__TASK INSTRUCTIONS__:
Reproduce the portion of the article on auditors and the new Companies Act between "Auditors Ask Cos" and "say industry trackers.", inclusive.

__TEXT SEGMENT__:
##########
Auditors Ask Cos to Keep Their Books in Order Before April ’16, from when issues like fraud in a firm they examine could land them in jail. Under the new Companies Act, the board of directors and the auditors will be held responsible for fraud or discrepancies in company operations.
Auditors are prodding the companies they audit to set their house in order before April next year, from when issues like fraud in a firm they examine could land them in jail. Under the new Companies Act, the board of directors and the auditors will be held responsible for fraud or discrepancies in company operations.
Starting this year, directors will have to comment on the existence and effectiveness of internal financial controls in their board report. External auditors have one more year to report on their assessment of the existence and effectiveness of these controls, say industry trackers.
Once the regulations become applicable, the onus will lie on the auditors to ensure that the books of the companies they audit are clean. Starting 2016, the external auditor could face up to 10 years of jail term for failing to raise red flags about frauds.This risk has led to auditors, including the Big Four of PricewaterhouseCoopers, Ernst & Young, KPMG and Deloitte, pushing their clients to fix any deficiencies in internal controls.
Experts say many companies lack even the framework needed for controlling frauds. “While, right now, the responsibility to evaluate the internal financial controls and risk management systems of a company lies with the board of directors, the external auditors would be responsible for reporting any lack of adequate internal financial controls and, more importantly, the operating effectiveness of such controls beginning financial year April 1, 2016,” said Sumit Seth, partner, PwC.
##########
__EXCERPTED RECORDS__:
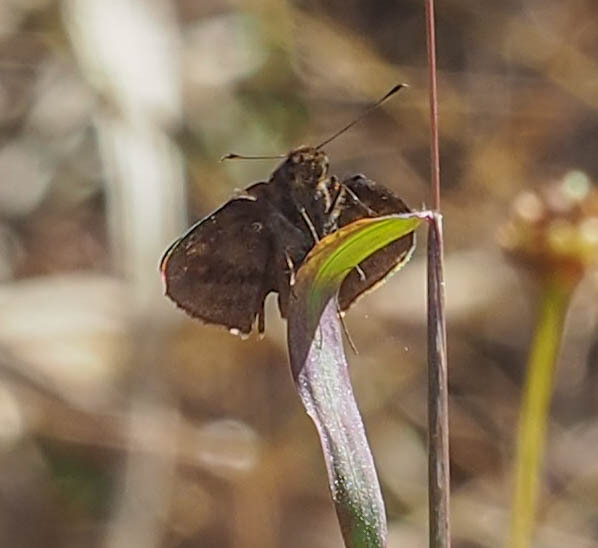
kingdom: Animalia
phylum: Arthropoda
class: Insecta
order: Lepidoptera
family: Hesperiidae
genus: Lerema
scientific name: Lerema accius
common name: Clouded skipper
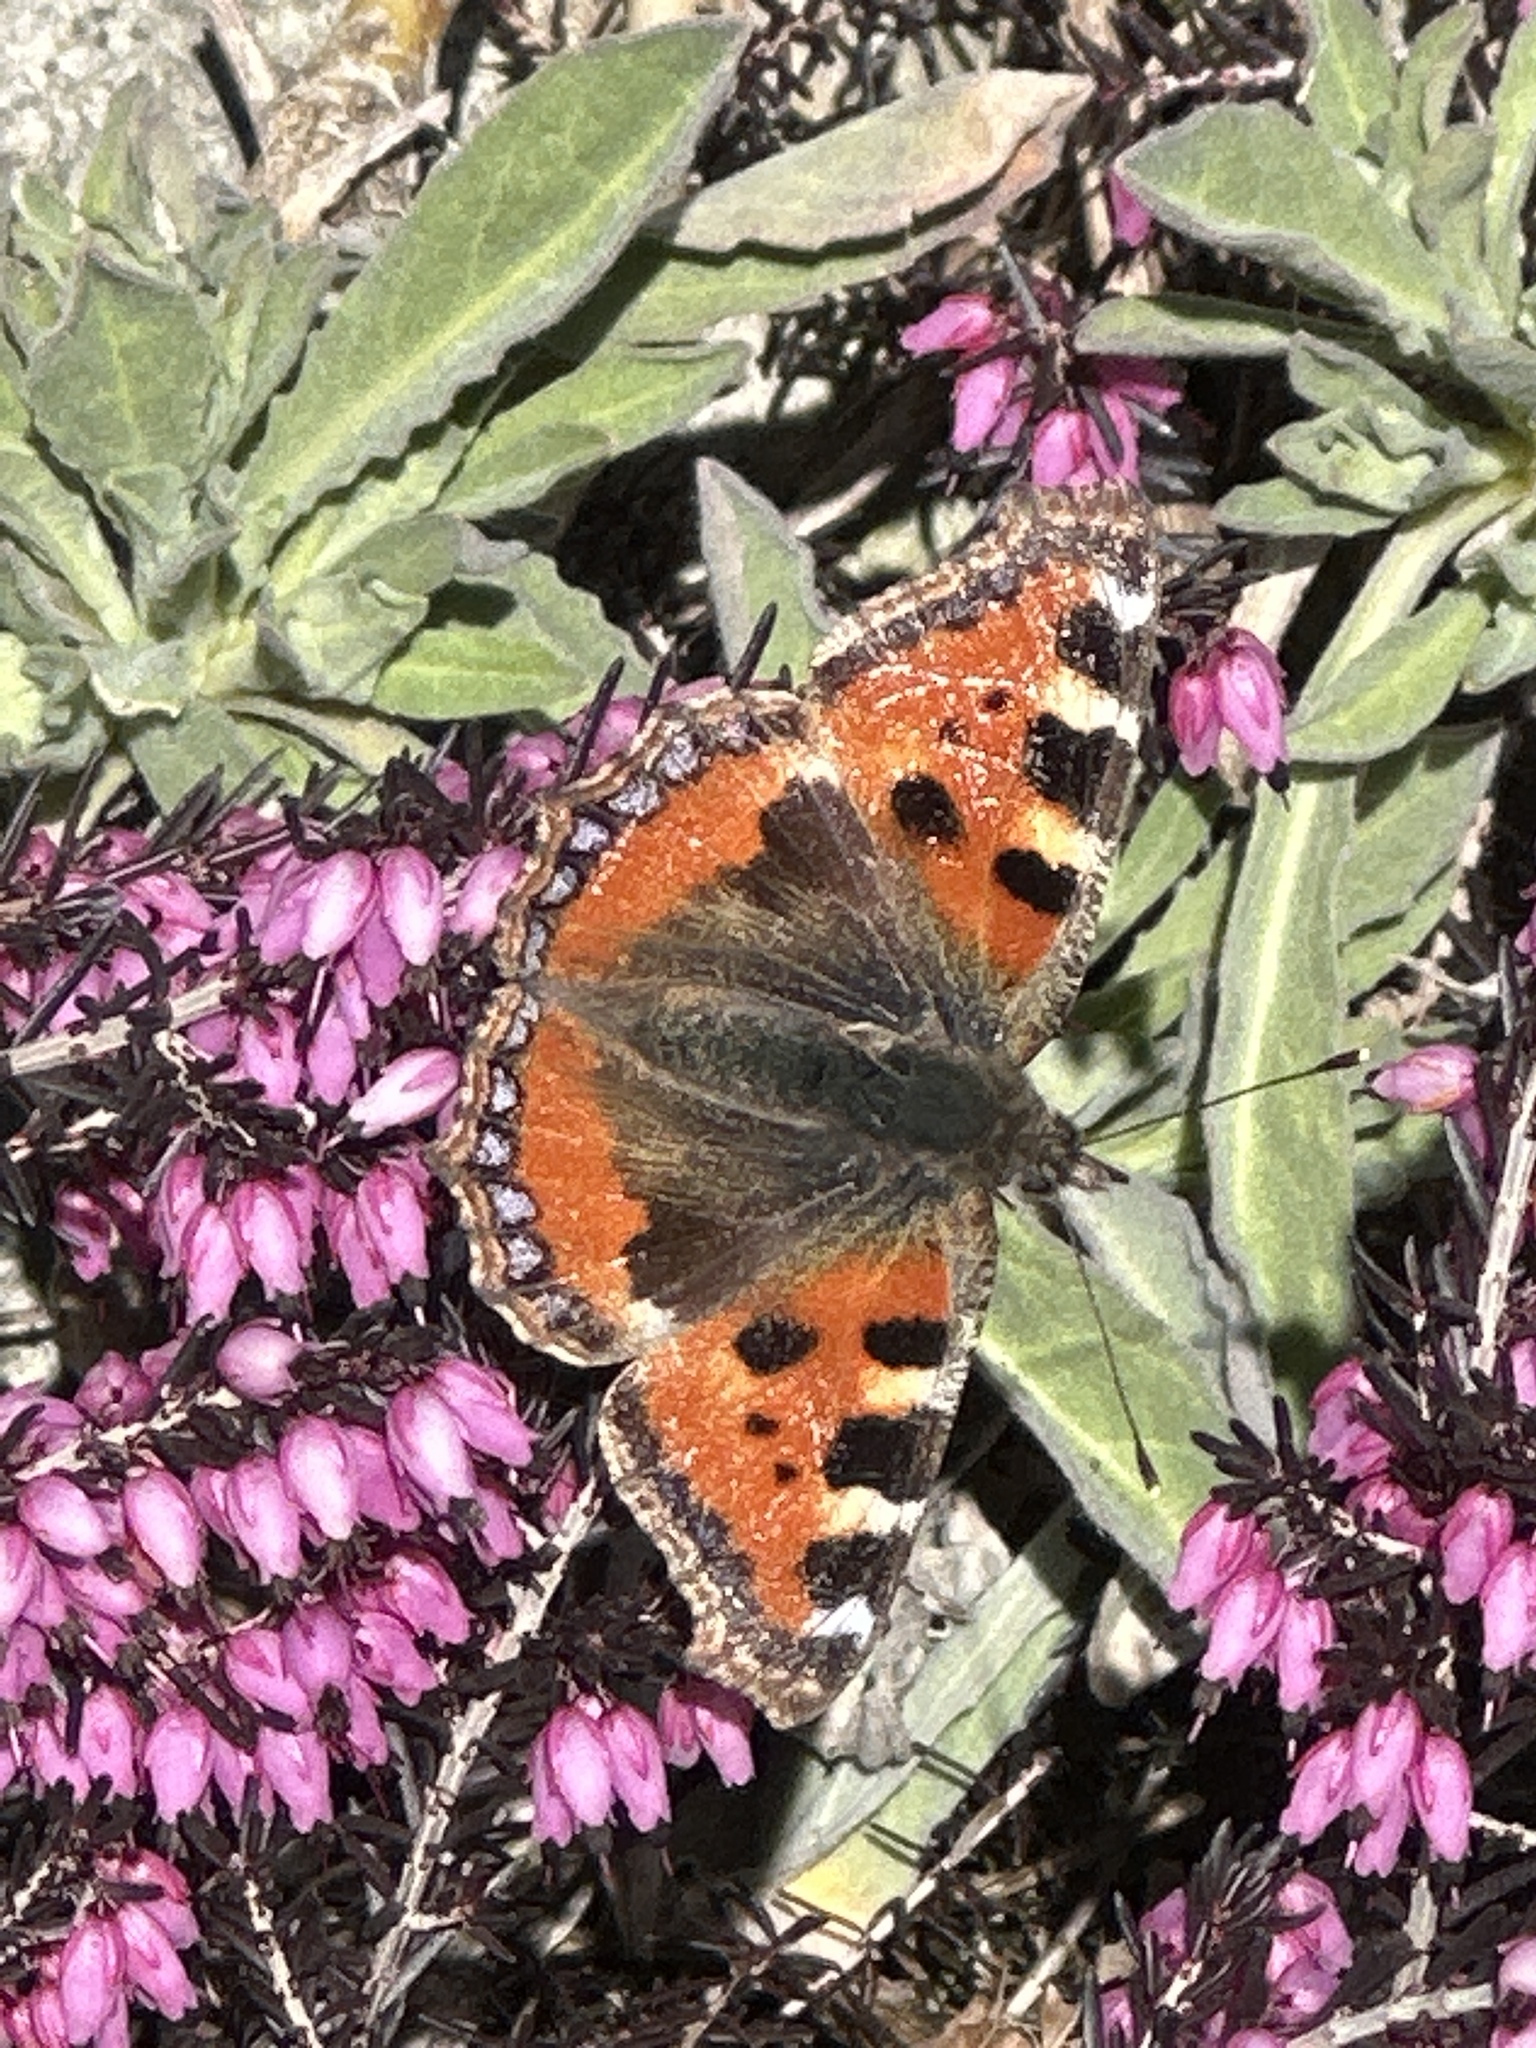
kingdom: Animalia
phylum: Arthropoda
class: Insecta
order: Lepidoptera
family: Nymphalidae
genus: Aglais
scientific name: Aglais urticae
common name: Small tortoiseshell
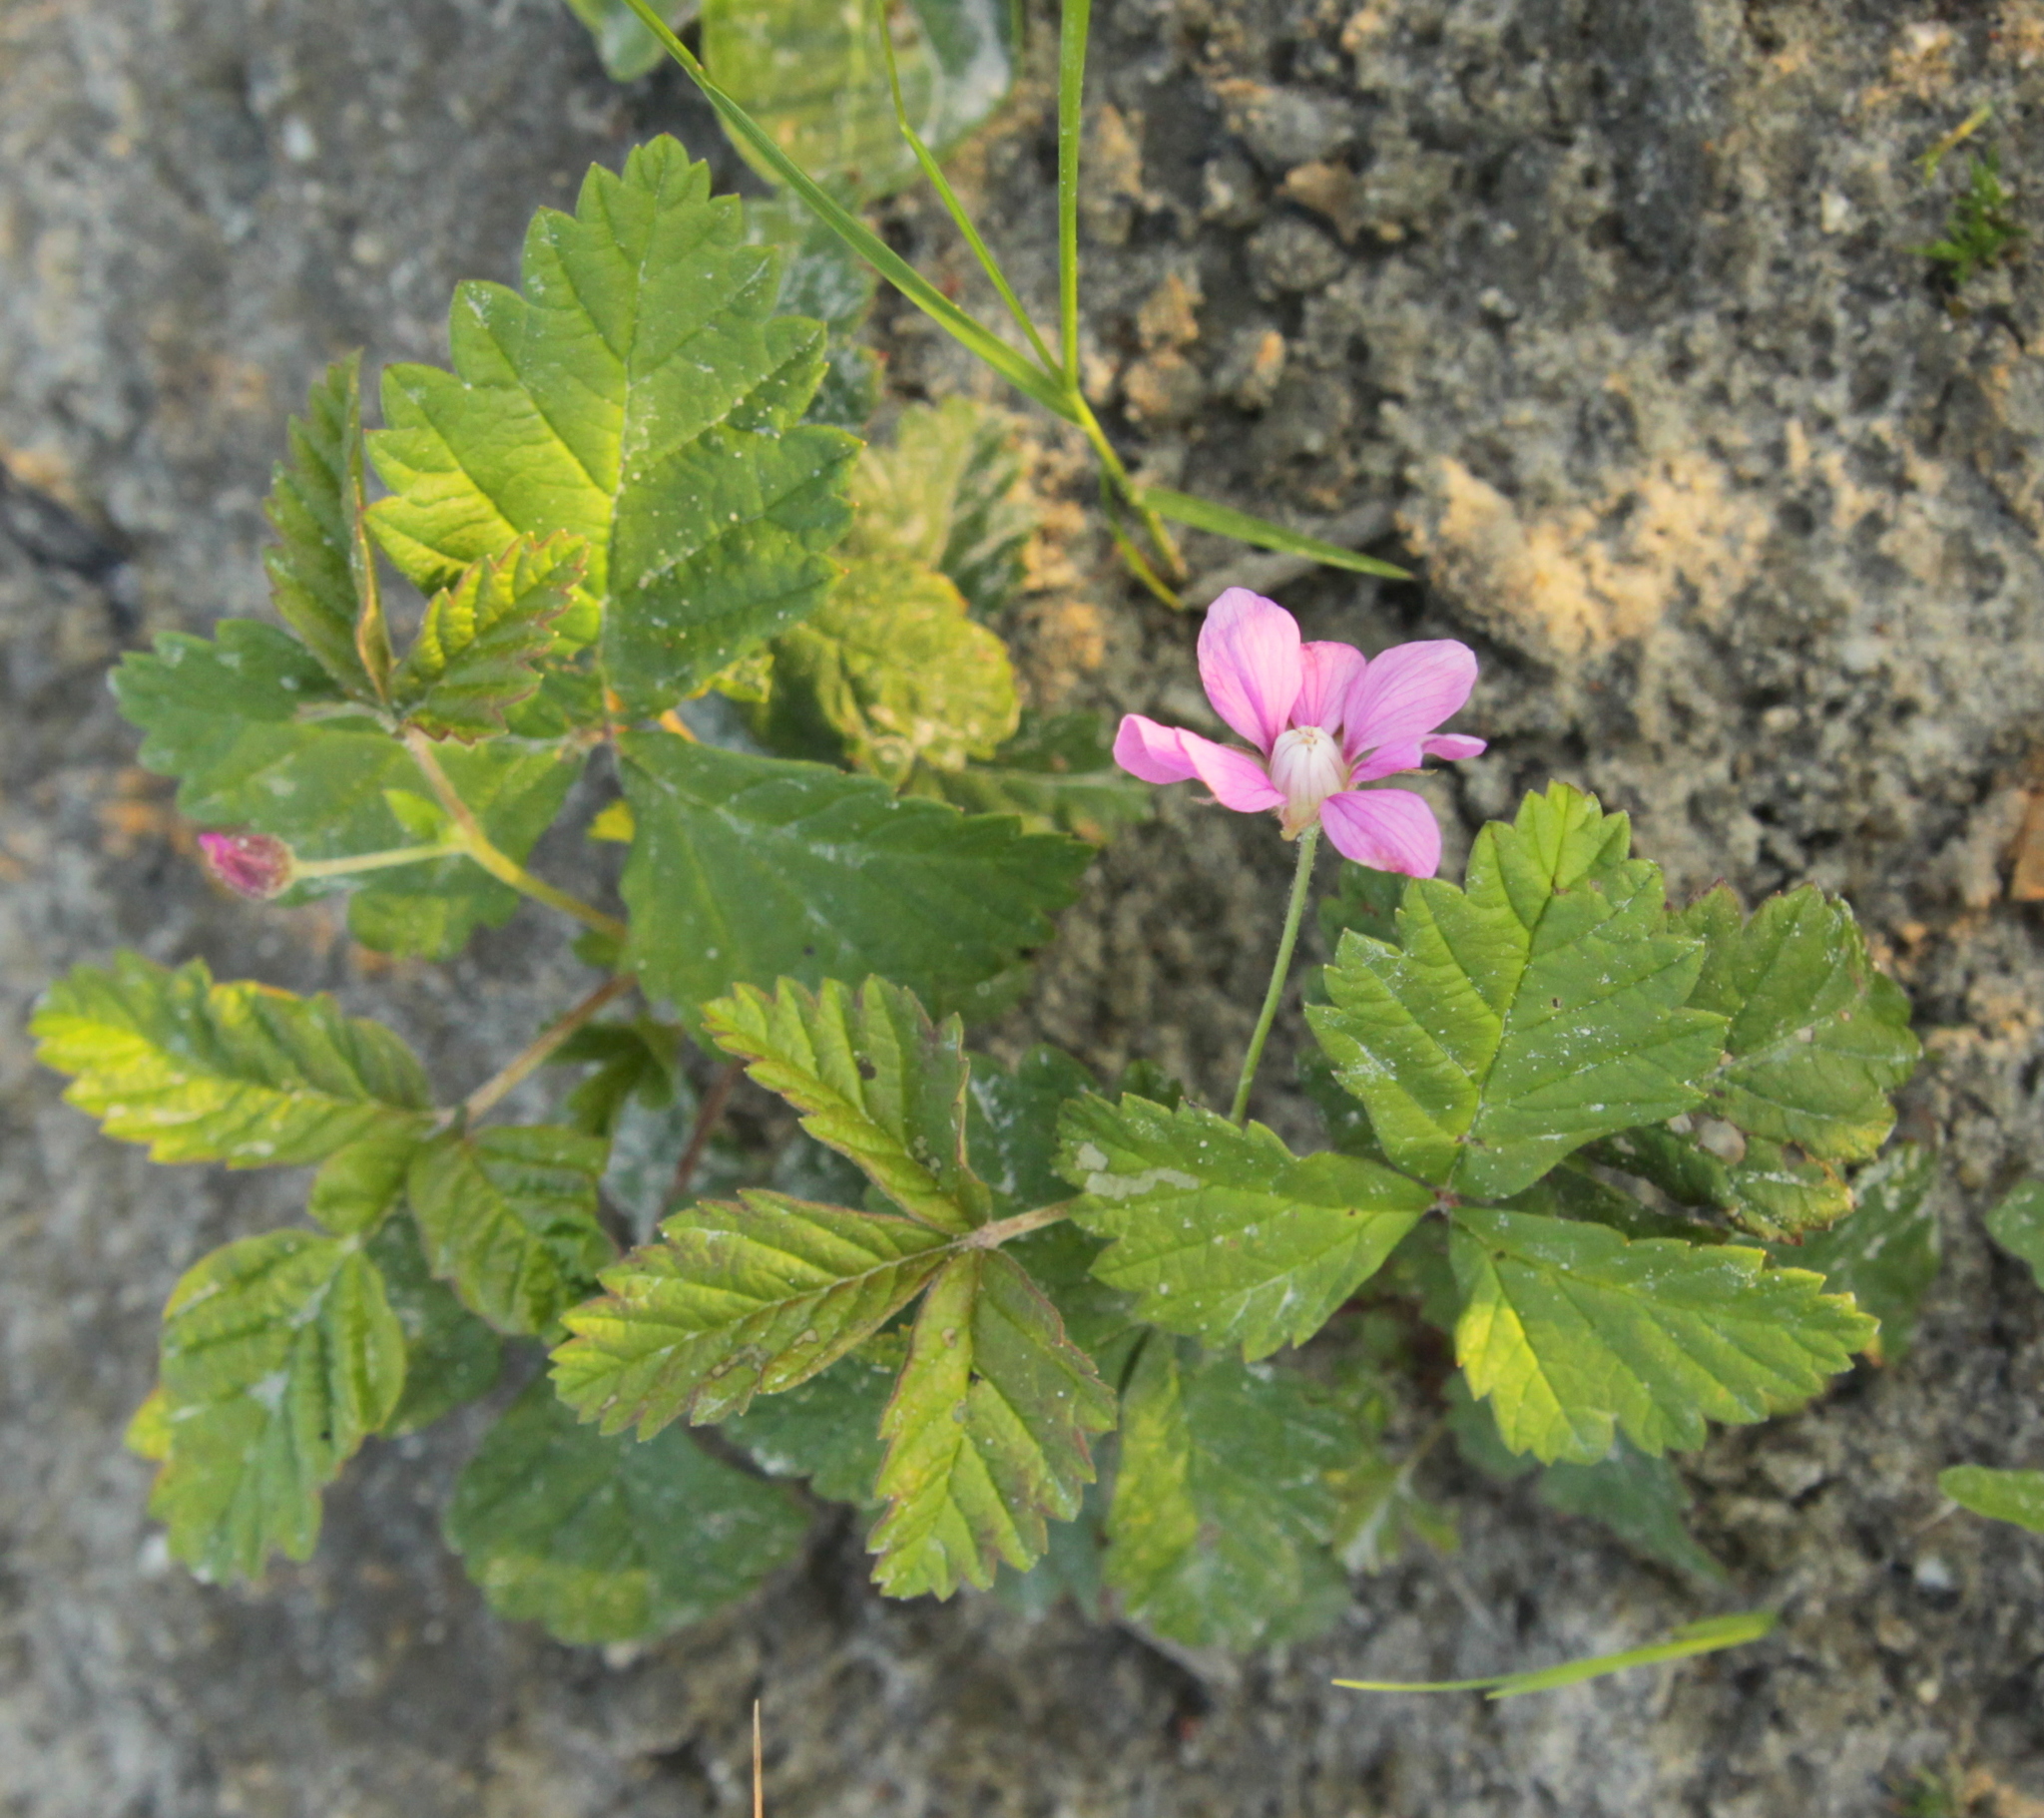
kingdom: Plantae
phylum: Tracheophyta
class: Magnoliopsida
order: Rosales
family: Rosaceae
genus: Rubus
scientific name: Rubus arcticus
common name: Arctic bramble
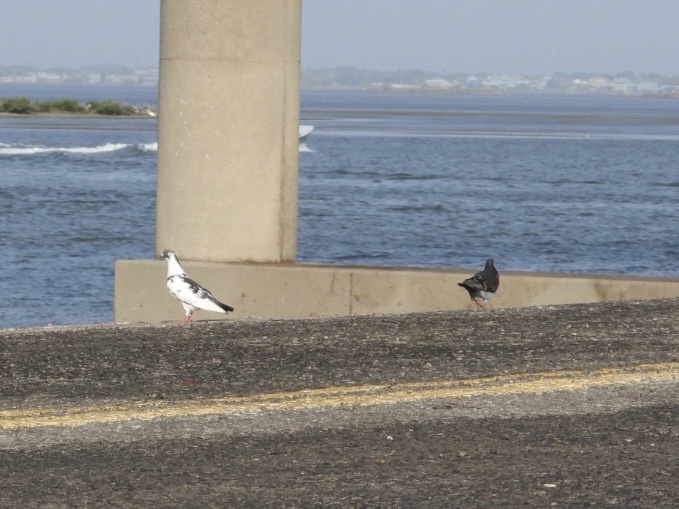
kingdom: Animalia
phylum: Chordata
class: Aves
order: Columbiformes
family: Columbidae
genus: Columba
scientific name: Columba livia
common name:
##########
__PROBLEM SOLUTION__:
Auditors Ask Cos to Keep Their Books in Order Before April ’16, from when issues like fraud in a firm they examine could land them in jail. Under the new Companies Act, the board of directors and the auditors will be held responsible for fraud or discrepancies in company operations.
Auditors are prodding the companies they audit to set their house in order before April next year, from when issues like fraud in a firm they examine could land them in jail. Under the new Companies Act, the board of directors and the auditors will be held responsible for fraud or discrepancies in company operations.
Starting this year, directors will have to comment on the existence and effectiveness of internal financial controls in their board report. External auditors have one more year to report on their assessment of the existence and effectiveness of these controls, say industry trackers.